**Activity**. Write the listing out again verbatim, leaving nothing out.

Task material below:

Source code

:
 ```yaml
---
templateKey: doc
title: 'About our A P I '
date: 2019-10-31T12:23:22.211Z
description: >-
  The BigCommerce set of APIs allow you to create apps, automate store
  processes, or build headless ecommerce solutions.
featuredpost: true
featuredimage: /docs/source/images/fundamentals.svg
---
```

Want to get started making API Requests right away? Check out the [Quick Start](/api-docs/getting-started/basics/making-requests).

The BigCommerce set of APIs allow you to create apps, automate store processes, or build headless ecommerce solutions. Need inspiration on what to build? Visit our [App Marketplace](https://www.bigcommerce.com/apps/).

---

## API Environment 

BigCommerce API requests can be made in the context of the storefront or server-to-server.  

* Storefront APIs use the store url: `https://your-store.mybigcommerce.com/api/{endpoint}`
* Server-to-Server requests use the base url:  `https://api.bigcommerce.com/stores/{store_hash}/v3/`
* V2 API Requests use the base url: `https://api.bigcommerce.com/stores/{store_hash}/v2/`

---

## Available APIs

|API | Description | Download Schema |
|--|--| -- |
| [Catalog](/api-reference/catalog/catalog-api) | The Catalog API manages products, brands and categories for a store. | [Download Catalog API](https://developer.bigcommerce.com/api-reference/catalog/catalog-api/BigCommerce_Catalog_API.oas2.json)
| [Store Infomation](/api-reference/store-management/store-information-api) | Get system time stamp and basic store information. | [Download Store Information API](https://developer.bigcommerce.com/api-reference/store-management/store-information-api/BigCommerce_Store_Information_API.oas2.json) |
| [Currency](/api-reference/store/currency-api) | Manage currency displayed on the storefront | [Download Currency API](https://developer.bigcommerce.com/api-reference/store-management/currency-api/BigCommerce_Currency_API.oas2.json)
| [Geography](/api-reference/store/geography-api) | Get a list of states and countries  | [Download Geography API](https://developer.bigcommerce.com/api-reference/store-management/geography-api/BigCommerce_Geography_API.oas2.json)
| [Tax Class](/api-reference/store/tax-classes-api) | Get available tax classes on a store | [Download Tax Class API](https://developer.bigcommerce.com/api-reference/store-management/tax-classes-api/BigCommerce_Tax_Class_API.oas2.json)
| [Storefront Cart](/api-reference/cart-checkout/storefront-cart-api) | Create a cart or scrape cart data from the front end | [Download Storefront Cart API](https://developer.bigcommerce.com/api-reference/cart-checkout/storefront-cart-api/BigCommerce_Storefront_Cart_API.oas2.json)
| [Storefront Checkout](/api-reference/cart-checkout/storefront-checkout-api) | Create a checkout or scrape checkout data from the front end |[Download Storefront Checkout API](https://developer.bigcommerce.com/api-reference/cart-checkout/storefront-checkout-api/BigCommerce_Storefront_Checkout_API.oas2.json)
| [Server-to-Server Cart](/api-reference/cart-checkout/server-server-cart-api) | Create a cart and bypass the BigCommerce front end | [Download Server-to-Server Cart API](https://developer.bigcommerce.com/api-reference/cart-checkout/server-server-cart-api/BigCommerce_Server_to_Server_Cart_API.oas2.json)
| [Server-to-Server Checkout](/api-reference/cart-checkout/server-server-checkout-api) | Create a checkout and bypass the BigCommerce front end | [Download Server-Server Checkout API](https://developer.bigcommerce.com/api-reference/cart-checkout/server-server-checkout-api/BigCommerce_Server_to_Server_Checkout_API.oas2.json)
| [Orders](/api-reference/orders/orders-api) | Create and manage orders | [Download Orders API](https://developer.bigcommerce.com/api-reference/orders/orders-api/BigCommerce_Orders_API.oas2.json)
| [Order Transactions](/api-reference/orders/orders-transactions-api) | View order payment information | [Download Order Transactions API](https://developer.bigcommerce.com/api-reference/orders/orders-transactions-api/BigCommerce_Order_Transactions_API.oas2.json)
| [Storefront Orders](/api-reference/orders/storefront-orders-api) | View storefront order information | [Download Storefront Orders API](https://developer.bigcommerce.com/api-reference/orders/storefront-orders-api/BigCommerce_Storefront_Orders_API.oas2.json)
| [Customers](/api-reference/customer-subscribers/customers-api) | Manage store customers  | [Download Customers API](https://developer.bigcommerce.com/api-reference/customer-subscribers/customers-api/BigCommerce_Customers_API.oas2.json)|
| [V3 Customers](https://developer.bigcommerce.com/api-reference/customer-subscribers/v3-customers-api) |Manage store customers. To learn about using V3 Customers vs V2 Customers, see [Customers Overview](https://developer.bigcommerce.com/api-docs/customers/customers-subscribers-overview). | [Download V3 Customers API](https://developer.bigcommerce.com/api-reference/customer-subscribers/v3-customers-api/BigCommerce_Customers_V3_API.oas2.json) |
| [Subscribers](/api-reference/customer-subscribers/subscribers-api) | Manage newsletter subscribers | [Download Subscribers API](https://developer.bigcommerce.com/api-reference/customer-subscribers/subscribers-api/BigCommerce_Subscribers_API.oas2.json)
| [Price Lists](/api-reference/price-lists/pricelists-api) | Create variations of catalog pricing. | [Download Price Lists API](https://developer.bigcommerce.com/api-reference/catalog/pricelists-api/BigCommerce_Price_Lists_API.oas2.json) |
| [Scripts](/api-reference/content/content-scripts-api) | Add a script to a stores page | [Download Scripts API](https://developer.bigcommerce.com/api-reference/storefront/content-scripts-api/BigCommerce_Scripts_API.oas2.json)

End of Task material.

**Result below**.
Source code

:
 ```yaml
---
templateKey: doc
title: 'About our A P I '
date: 2019-10-31T12:23:22.211Z
description: >-
  The BigCommerce set of APIs allow you to create apps, automate store
  processes, or build headless ecommerce solutions.
featuredpost: true
featuredimage: /docs/source/images/fundamentals.svg
---
```

Want to get started making API Requests right away? Check out the [Quick Start](/api-docs/getting-started/basics/making-requests).

The BigCommerce set of APIs allow you to create apps, automate store processes, or build headless ecommerce solutions. Need inspiration on what to build? Visit our [App Marketplace](https://www.bigcommerce.com/apps/).

---

## API Environment 

BigCommerce API requests can be made in the context of the storefront or server-to-server.  

* Storefront APIs use the store url: `https://your-store.mybigcommerce.com/api/{endpoint}`
* Server-to-Server requests use the base url:  `https://api.bigcommerce.com/stores/{store_hash}/v3/`
* V2 API Requests use the base url: `https://api.bigcommerce.com/stores/{store_hash}/v2/`

---

## Available APIs

|API | Description | Download Schema |
|--|--| -- |
| [Catalog](/api-reference/catalog/catalog-api) | The Catalog API manages products, brands and categories for a store. | [Download Catalog API](https://developer.bigcommerce.com/api-reference/catalog/catalog-api/BigCommerce_Catalog_API.oas2.json)
| [Store Infomation](/api-reference/store-management/store-information-api) | Get system time stamp and basic store information. | [Download Store Information API](https://developer.bigcommerce.com/api-reference/store-management/store-information-api/BigCommerce_Store_Information_API.oas2.json) |
| [Currency](/api-reference/store/currency-api) | Manage currency displayed on the storefront | [Download Currency API](https://developer.bigcommerce.com/api-reference/store-management/currency-api/BigCommerce_Currency_API.oas2.json)
| [Geography](/api-reference/store/geography-api) | Get a list of states and countries  | [Download Geography API](https://developer.bigcommerce.com/api-reference/store-management/geography-api/BigCommerce_Geography_API.oas2.json)
| [Tax Class](/api-reference/store/tax-classes-api) | Get available tax classes on a store | [Download Tax Class API](https://developer.bigcommerce.com/api-reference/store-management/tax-classes-api/BigCommerce_Tax_Class_API.oas2.json)
| [Storefront Cart](/api-reference/cart-checkout/storefront-cart-api) | Create a cart or scrape cart data from the front end | [Download Storefront Cart API](https://developer.bigcommerce.com/api-reference/cart-checkout/storefront-cart-api/BigCommerce_Storefront_Cart_API.oas2.json)
| [Storefront Checkout](/api-reference/cart-checkout/storefront-checkout-api) | Create a checkout or scrape checkout data from the front end |[Download Storefront Checkout API](https://developer.bigcommerce.com/api-reference/cart-checkout/storefront-checkout-api/BigCommerce_Storefront_Checkout_API.oas2.json)
| [Server-to-Server Cart](/api-reference/cart-checkout/server-server-cart-api) | Create a cart and bypass the BigCommerce front end | [Download Server-to-Server Cart API](https://developer.bigcommerce.com/api-reference/cart-checkout/server-server-cart-api/BigCommerce_Server_to_Server_Cart_API.oas2.json)
| [Server-to-Server Checkout](/api-reference/cart-checkout/server-server-checkout-api) | Create a checkout and bypass the BigCommerce front end | [Download Server-Server Checkout API](https://developer.bigcommerce.com/api-reference/cart-checkout/server-server-checkout-api/BigCommerce_Server_to_Server_Checkout_API.oas2.json)
| [Orders](/api-reference/orders/orders-api) | Create and manage orders | [Download Orders API](https://developer.bigcommerce.com/api-reference/orders/orders-api/BigCommerce_Orders_API.oas2.json)
| [Order Transactions](/api-reference/orders/orders-transactions-api) | View order payment information | [Download Order Transactions API](https://developer.bigcommerce.com/api-reference/orders/orders-transactions-api/BigCommerce_Order_Transactions_API.oas2.json)
| [Storefront Orders](/api-reference/orders/storefront-orders-api) | View storefront order information | [Download Storefront Orders API](https://developer.bigcommerce.com/api-reference/orders/storefront-orders-api/BigCommerce_Storefront_Orders_API.oas2.json)
| [Customers](/api-reference/customer-subscribers/customers-api) | Manage store customers  | [Download Customers API](https://developer.bigcommerce.com/api-reference/customer-subscribers/customers-api/BigCommerce_Customers_API.oas2.json)|
| [V3 Customers](https://developer.bigcommerce.com/api-reference/customer-subscribers/v3-customers-api) |Manage store customers. To learn about using V3 Customers vs V2 Customers, see [Customers Overview](https://developer.bigcommerce.com/api-docs/customers/customers-subscribers-overview). | [Download V3 Customers API](https://developer.bigcommerce.com/api-reference/customer-subscribers/v3-customers-api/BigCommerce_Customers_V3_API.oas2.json) |
| [Subscribers](/api-reference/customer-subscribers/subscribers-api) | Manage newsletter subscribers | [Download Subscribers API](https://developer.bigcommerce.com/api-reference/customer-subscribers/subscribers-api/BigCommerce_Subscribers_API.oas2.json)
| [Price Lists](/api-reference/price-lists/pricelists-api) | Create variations of catalog pricing. | [Download Price Lists API](https://developer.bigcommerce.com/api-reference/catalog/pricelists-api/BigCommerce_Price_Lists_API.oas2.json) |
| [Scripts](/api-reference/content/content-scripts-api) | Add a script to a stores page | [Download Scripts API](https://developer.bigcommerce.com/api-reference/storefront/content-scripts-api/BigCommerce_Scripts_API.oas2.json)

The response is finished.